Equally, it would be unimaginable if the RPA film crew were not bound by journalistic ethics to respect the privacy of patients and families. All hospital staff encounter public figures, neighbours, colleagues, friends and acquaintances as patients. The same possibility arises for film crews and paying spectators. If hospital staff or medical students were to gossip about patients to others outside the hospital, major consequences would follow. No such sanctions are available for members of the public.

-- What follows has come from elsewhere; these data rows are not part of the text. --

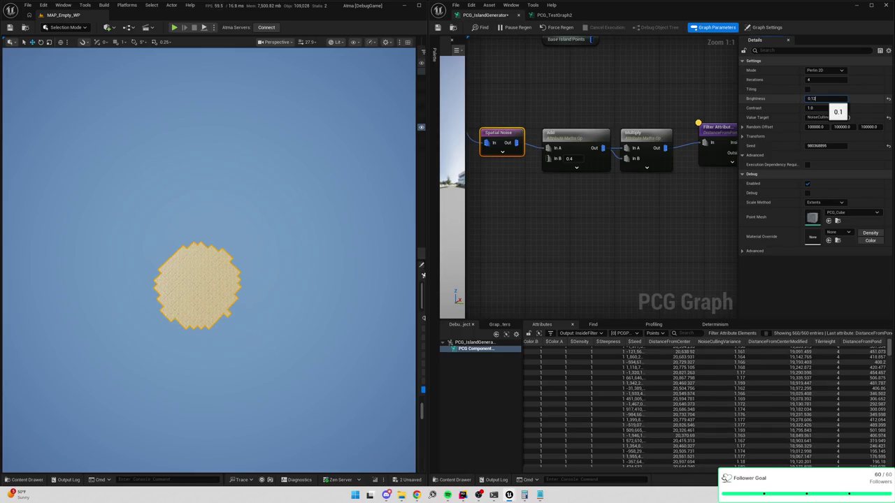
pyautogui.press('BackSpace')
pyautogui.press('Tab')
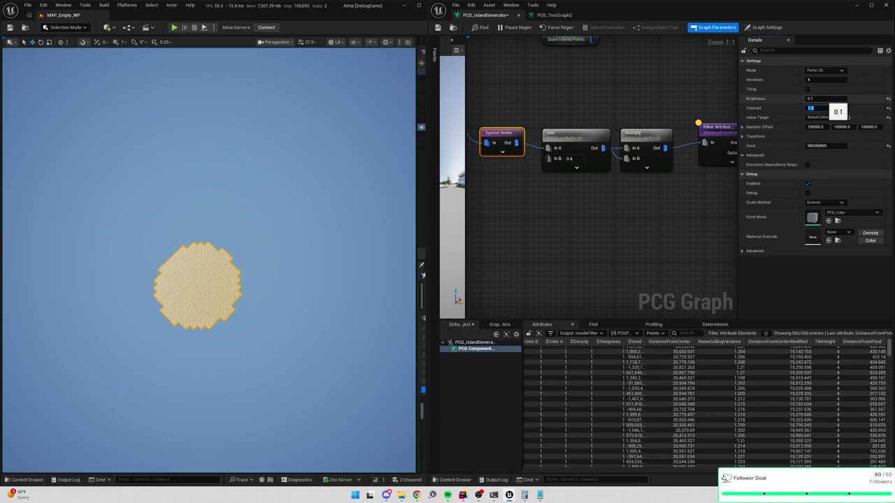
pyautogui.click(821, 98)
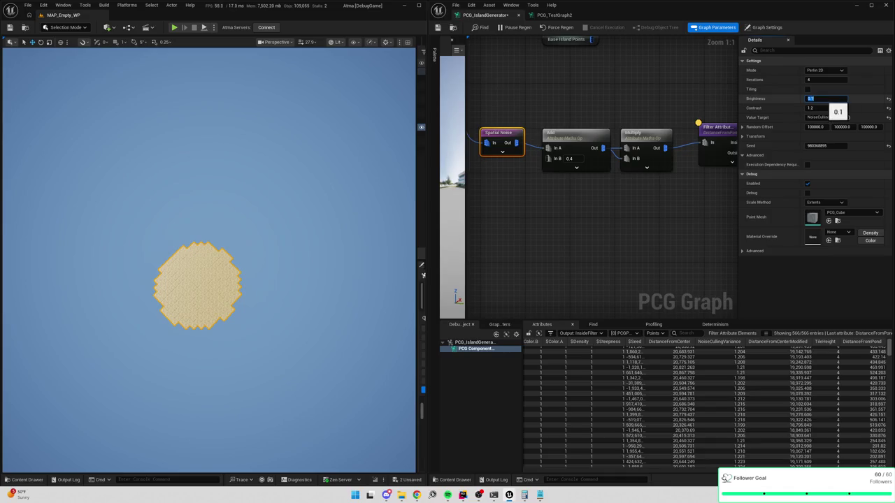
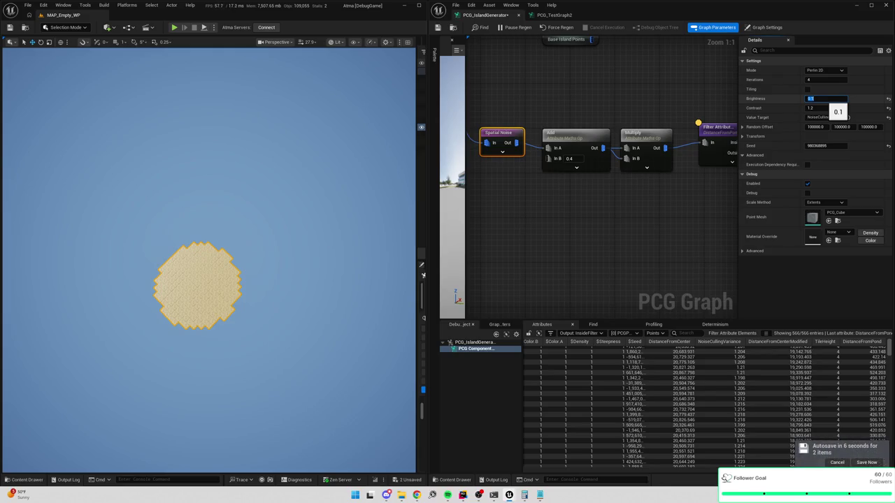
# Commit the spatial noise Brightness of 0.1 and centre the regenerated island in the viewport
pyautogui.press('Return')
pyautogui.click(258, 182)
pyautogui.moveTo(258, 182)
pyautogui.mouseDown()
pyautogui.moveTo(258, 91)
pyautogui.moveTo(251, 203)
pyautogui.moveTo(190, 209)
pyautogui.mouseUp()
pyautogui.moveTo(563, 225); pyautogui.dragTo(622, 224)
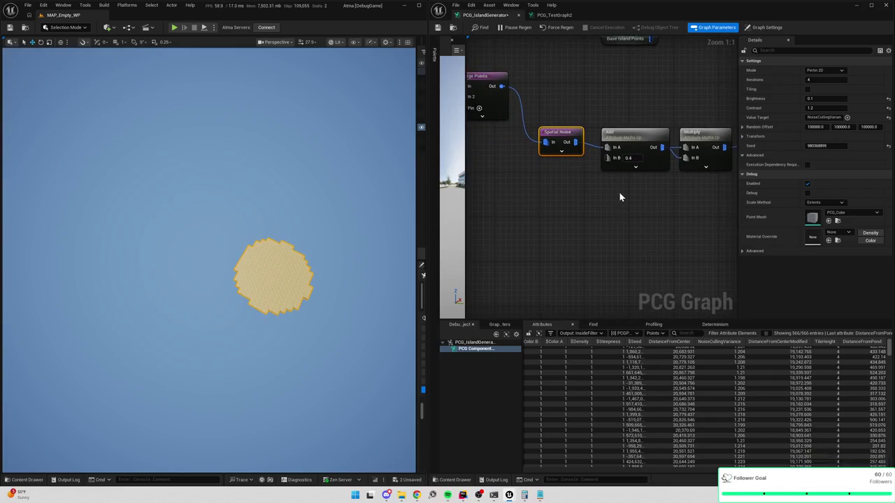
# Shift the Spatial Noise and Add nodes left in the PCG graph
pyautogui.click(637, 155)
pyautogui.moveTo(636, 156); pyautogui.dragTo(593, 151)
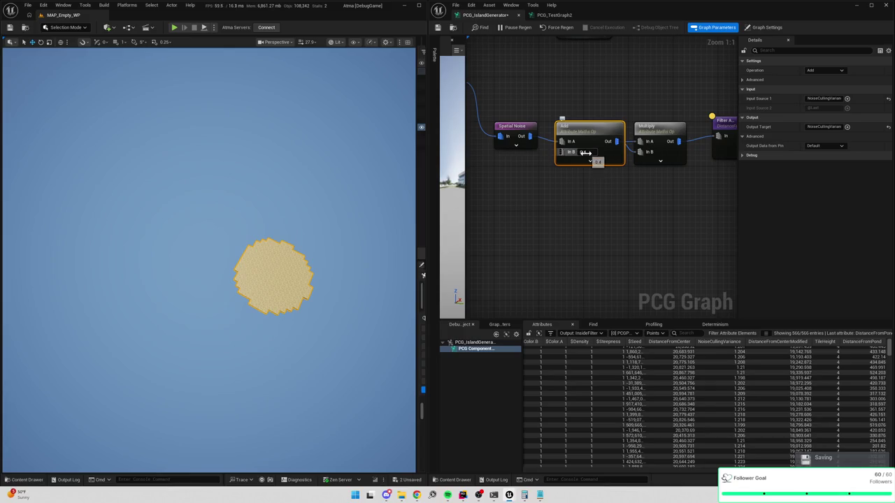
pyautogui.click(660, 130)
pyautogui.click(517, 132)
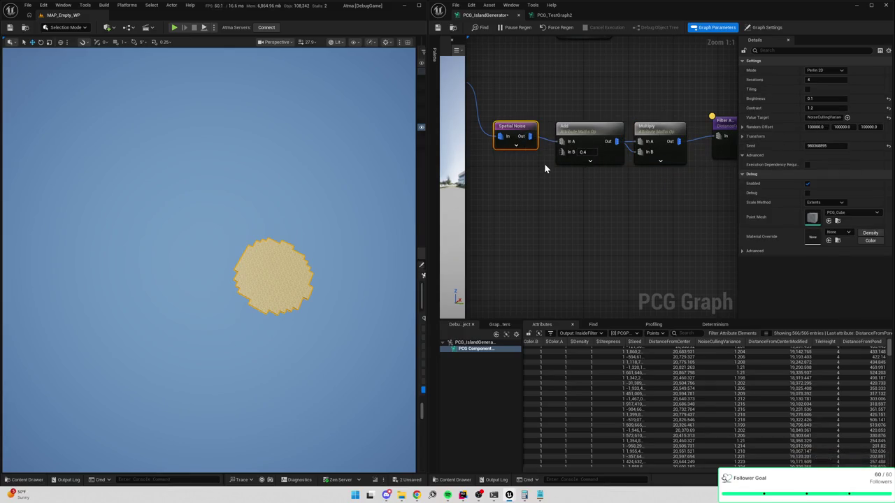
pyautogui.moveTo(569, 140); pyautogui.dragTo(545, 132)
pyautogui.click(544, 134)
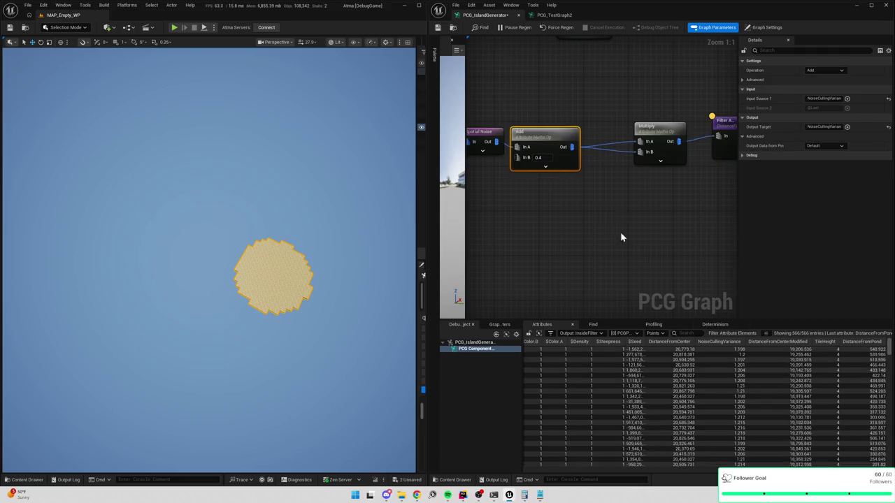
pyautogui.moveTo(572, 147); pyautogui.dragTo(596, 172)
# Add an Attribute Remap node fed by Add's output, keeping Ranges mode
pyautogui.write('remap')
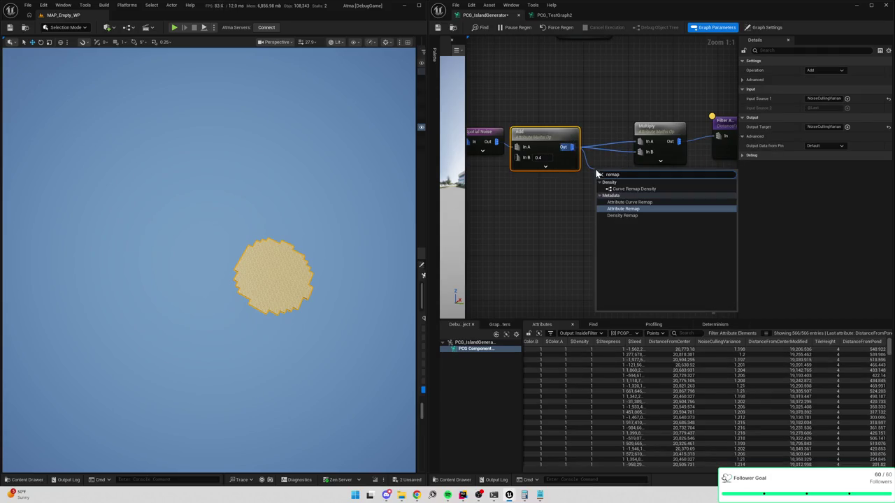
pyautogui.press('Return')
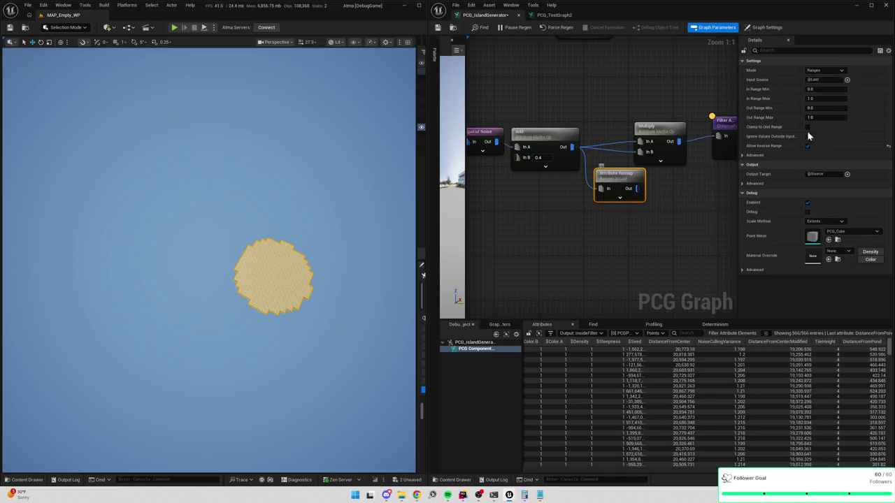
pyautogui.moveTo(634, 213); pyautogui.dragTo(647, 220)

My good friend Andrew Penman, from the Cancer Council, defended his charity’s acceptance of surgery-viewing auction money on the grounds that patient participation was not ‘‘materially different’’ from things like inviting patients to join a research trial. I disagree. Research trials involve health professionals being bound by enforceable ethical protocols. Researchers are frequently removed from the provision of healthcare to the patient to minimise confounding of effects caused by patients wanting to please their doctors. I know of people who have lost their jobs by breaching the ethical requirements.
Important questions remain about Teo’s spectator surgery. Does he impose restrictions on who can bid to watch him? Does he run security or character checks on those who win? Most importantly, if his hospital does not endorse the practice, how has it been allowed to happen?
In the early days of surgery, operating ‘‘theatres’’ were packed with spectators. A historian of medicine records that ‘‘Patients put up with the audience to their distress because they received medical treatment from some of the best surgeons in the land.’’ When I grew up in Bathurst in the 1950s, freak-show tents appeared at the local show each year, and people with malformations were displayed for paying customers. Those displayed presumably ‘‘consented’’ to appearing. Thankfully, society has moved on by recognising that consent alone is sometimes not in a person’s or society’s best interests.